Understanding and Improving UCLA’s Transitions of Care Between the Inpatient and Outpatient Setting

From the 2018 HVPAA National Conference

Neha Agarwal (UCLA Ronald Reagan), Jamie Agarwal (UCLA Ronald Reagan), Meghan Neckrebecki (UCLA Ronald Reagan), Ashley Busuttil (UCLA Ronald Reagan), Sun Yoo (UCLA Ronald Reagan), Erin Dowling (UCLA Ronald Reagan)

Background

The transition between inpatient care and re-entry back home with outpatient supervision is a vulnerable time period for patients. Understanding the handoff weaknesses in a busy tertiary care academic hospital is crucial to preventing readmissions, avoiding emergency room visits, ensuring access to outpatient services, and improving patient satisfaction and safety.

Objectives

While various models of inpatient to outpatient transitions of care have been discussed in the literature, no model has consistently outperformed the others. This project aims to understand the current transitions of care within the UCLA Department of Medicine, and apply best practices to this busy, academic, tertiary medical center to reduce readmissions and improve patient safety.

Methods

A literature review including the key terms “transitions of care” was performed. Based on this search, two surveys were generated and distributed to identify perspectives on the current transitions of care and areas for improvement; one to UCLA internal medicine hospitalists, one to UCLA attending and resident PCP’s. A chart review of patients not evaluated by an UCLA-PCP within 10 days from discharge was performed. When applicable, patients were called to further elucidate their reasons for not presenting to a post-discharge follow-up appointment. Based on an analysis of this data, a standardized discharge summary template, smart set, and billing protocol are being implemented for the inpatient discharge and the outpatient post-hospital discharge settings.

Results

Charts from 100 patients who were discharged from the UCLA inpatient setting but missed their PCP post-hospital discharge appointment within 10 days during the months of October-December 2017 were reviewed. Common reasons for missed appointments included: 1) the appointment was not scheduled within 2 weeks from discharge (20.3%), 2) readmission (18.5%), 3) patient was seen outside the UCLA system (13%), 4) patient cancelled because they felt well (11%), 5) scheduling problems (9.3%), 6) not scheduled with preferred physician (5.5%), and 7) other (22.4%). To date, 109 PCP’s (54.2% residents) across the various Southern California UCLA clinics, and 57 hospitalists have completed surveys. PCP’s have identified the discharge summary as the preferred method of handoff (92% PCP’s), with a message through the electronic system being the next best method (48%). This is in contrast to hospitalists who believed the 2nd best method for handoffs was personal emails. PCP’s also reflected that discharge summaries are often not available or are commonly missing crucial components such as management scripts (“if-then statements) and home health details.
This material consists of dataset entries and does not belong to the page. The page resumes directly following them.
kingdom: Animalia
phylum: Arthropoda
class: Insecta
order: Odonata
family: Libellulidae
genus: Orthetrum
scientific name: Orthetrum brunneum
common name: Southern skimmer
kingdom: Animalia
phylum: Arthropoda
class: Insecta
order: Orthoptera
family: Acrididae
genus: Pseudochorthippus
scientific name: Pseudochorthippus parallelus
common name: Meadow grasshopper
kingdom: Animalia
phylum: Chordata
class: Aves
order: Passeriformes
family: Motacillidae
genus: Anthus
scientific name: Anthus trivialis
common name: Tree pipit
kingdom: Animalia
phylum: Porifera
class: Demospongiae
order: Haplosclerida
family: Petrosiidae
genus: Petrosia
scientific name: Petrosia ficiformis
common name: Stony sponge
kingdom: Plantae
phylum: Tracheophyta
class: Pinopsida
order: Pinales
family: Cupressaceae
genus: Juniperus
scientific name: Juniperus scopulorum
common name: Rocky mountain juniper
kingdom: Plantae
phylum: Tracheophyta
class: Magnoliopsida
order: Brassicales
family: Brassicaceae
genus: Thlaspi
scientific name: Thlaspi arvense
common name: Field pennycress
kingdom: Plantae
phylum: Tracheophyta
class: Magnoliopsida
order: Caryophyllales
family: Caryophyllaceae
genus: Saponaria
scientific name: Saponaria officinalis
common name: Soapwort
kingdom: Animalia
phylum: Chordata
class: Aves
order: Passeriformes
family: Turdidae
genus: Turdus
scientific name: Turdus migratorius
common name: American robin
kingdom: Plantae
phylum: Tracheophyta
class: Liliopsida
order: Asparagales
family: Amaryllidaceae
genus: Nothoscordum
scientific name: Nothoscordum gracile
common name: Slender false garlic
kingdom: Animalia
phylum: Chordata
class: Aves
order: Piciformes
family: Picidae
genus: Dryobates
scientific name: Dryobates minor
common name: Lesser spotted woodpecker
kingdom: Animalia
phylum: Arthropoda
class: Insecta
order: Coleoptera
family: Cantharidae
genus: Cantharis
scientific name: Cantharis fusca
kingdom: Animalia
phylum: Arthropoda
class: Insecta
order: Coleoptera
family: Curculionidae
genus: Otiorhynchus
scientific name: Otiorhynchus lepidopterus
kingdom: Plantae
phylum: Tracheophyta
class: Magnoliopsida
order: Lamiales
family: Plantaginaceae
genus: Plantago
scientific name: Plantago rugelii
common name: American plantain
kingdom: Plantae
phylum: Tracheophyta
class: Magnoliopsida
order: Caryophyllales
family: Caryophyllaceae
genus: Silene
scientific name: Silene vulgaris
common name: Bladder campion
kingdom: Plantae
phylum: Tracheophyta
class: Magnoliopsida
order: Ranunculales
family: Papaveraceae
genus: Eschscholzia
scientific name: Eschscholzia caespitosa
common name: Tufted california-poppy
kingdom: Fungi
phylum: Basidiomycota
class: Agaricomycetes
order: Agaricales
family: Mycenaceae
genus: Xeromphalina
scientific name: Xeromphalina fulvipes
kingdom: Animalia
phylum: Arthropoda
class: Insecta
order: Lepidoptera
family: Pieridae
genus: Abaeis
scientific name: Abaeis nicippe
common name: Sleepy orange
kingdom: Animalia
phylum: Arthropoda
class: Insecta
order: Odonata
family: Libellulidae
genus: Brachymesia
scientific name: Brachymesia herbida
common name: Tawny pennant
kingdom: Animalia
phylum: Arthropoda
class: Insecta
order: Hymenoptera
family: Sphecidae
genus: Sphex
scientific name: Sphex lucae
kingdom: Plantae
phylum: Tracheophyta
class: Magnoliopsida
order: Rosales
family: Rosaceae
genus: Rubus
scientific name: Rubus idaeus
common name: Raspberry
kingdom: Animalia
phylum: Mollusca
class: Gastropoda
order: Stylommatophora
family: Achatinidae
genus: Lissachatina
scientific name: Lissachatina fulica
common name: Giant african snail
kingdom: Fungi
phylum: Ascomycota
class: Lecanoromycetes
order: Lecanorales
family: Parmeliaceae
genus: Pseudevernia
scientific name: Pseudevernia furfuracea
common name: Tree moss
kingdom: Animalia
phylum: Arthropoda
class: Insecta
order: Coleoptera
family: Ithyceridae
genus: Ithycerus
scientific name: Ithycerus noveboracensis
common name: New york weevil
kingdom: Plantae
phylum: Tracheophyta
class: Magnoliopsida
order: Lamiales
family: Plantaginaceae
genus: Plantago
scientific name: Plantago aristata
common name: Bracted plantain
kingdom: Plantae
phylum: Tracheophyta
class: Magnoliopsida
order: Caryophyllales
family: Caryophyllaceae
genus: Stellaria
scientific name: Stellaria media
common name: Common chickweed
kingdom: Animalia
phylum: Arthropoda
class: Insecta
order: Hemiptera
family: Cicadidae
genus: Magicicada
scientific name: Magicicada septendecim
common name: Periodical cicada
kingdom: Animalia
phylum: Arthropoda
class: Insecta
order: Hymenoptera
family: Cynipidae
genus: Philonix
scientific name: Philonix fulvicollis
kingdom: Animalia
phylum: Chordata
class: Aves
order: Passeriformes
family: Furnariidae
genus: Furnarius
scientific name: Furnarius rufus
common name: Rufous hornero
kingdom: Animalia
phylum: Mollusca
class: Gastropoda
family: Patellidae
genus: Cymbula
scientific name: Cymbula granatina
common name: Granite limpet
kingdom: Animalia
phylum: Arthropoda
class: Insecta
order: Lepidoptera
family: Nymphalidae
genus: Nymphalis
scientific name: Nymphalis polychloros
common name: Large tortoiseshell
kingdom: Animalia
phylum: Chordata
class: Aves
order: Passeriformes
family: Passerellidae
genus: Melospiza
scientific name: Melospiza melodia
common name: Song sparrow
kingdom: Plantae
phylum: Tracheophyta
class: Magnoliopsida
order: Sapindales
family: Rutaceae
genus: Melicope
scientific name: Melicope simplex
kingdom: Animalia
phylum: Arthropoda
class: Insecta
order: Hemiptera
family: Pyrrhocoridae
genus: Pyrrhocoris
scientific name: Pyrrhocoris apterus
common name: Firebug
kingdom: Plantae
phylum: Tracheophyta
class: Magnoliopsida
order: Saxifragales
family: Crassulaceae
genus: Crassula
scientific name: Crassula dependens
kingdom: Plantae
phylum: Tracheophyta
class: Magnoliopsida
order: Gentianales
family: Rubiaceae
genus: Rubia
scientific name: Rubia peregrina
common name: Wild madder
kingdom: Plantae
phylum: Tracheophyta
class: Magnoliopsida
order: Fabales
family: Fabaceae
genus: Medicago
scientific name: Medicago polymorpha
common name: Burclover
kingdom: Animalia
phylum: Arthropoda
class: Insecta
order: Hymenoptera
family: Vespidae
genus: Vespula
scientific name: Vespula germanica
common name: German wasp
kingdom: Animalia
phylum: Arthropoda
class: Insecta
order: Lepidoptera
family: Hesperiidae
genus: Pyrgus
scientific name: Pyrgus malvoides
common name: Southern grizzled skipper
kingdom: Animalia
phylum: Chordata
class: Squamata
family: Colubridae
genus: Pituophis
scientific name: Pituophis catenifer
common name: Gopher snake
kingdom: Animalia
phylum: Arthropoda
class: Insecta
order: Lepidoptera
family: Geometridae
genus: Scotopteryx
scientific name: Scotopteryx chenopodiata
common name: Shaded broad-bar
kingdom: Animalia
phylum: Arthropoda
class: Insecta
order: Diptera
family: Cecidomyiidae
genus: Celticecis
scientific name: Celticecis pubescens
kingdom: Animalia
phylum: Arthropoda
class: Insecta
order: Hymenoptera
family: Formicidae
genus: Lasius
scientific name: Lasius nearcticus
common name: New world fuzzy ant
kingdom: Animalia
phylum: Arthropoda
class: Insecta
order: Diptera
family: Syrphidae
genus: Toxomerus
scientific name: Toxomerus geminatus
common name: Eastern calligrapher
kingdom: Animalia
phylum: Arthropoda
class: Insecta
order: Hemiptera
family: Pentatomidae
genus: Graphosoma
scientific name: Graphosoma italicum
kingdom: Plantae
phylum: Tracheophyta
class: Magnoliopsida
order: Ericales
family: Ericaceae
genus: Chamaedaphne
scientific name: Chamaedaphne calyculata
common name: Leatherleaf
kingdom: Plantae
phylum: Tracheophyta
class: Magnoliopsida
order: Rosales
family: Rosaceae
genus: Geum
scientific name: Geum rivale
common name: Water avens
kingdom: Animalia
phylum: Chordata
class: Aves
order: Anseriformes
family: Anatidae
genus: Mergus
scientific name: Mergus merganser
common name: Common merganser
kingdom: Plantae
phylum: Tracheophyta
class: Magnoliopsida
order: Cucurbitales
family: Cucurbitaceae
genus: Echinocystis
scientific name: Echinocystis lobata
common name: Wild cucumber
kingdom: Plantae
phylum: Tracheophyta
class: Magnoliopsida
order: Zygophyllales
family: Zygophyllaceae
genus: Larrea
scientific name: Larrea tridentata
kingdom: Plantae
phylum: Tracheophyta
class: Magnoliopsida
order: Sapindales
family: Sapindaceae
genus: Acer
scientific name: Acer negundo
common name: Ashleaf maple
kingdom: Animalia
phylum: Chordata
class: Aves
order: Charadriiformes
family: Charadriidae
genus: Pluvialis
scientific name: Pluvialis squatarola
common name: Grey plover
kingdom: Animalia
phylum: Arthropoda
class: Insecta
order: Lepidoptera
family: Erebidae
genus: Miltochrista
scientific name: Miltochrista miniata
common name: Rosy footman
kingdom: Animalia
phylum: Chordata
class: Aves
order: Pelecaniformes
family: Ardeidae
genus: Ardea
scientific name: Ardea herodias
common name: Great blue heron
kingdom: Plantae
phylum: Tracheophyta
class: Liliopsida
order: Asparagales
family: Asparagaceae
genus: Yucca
While both inpatient and outpatient providers identify discharge medication reconciliation as important, both agree this is not documented clearly within handoffs. Investigators are currently creating a standardized discharge summary template, and a post-hospitalization discharge follow-up template with accompanying smart-sets for this ongoing study.

Conclusion

A succinct, standardized discharge summary that lists discharge diagnoses, medication changes, home health orders, durable medical equipment orders, labs and imaging requiring follow-up, and management “if-then” scripts can streamline the post-hospital discharge appointment and provide a more effective inpatient to outpatient handoff. A standardized template for the post-hospital discharge visit accompanied by billing smart sets can provide the PCP with more time to address a patient’s health literacy, short-term management, and long-term goals of care.

Implications for the Patient

Identifying the optimal transition of care between the inpatient to outpatient setting in a tertiary care academic referral center can improve patient satisfaction, reduce iatrogenic complications, decrease readmissions, and decrease overalls cost of care.